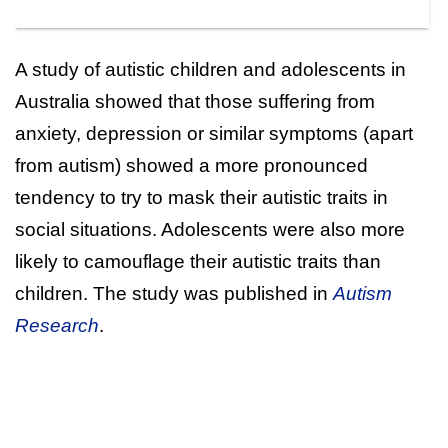
A study of autistic children and adolescents in
Australia showed that those suffering from
anxiety, depression or similar symptoms (apart
from autism) showed a more pronounced
tendency to try to mask their autistic traits in
social situations. Adolescents were also more
likely to camouflage their autistic traits than
children. The study was published in
Autism
Research
.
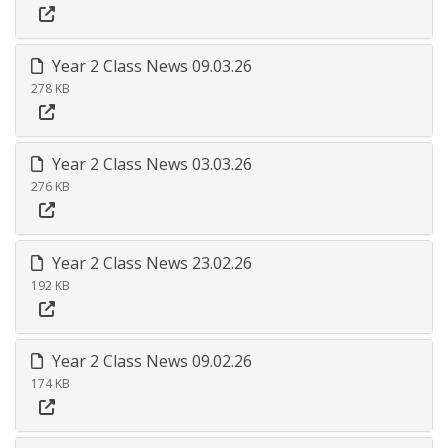
Year 2 Class News 09.03.26
278 KB
Year 2 Class News 03.03.26
276 KB
Year 2 Class News 23.02.26
192 KB
Year 2 Class News 09.02.26
174 KB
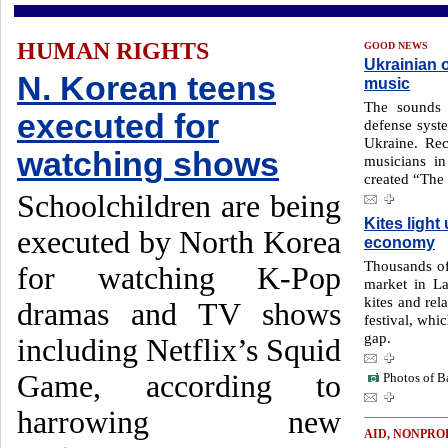
HUMAN RIGHTS
GOOD NEWS
Ukrainian o
N. Korean teens
music
The sounds 
executed for
defense syste
Ukraine. Re
watching shows
musicians in
created “The
Schoolchildren are being
Kites ligh
executed by North Korea
economy
Thousands of
for watching K-Pop
market in La
kites and rel
dramas and TV shows
festival, whi
gap.
including Netflix’s Squid
Game, according to
Photos of Ba
harrowing new
AID, NONPRO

○ ○ ○ ○

### WORK INSTRUCTIONS
Return the lines of the listing where the string "Year" appears.

### SOLUTION
Year 2 Class News 09.03.26
Year 2 Class News 03.03.26
Year 2 Class News 23.02.26
Year 2 Class News 09.02.26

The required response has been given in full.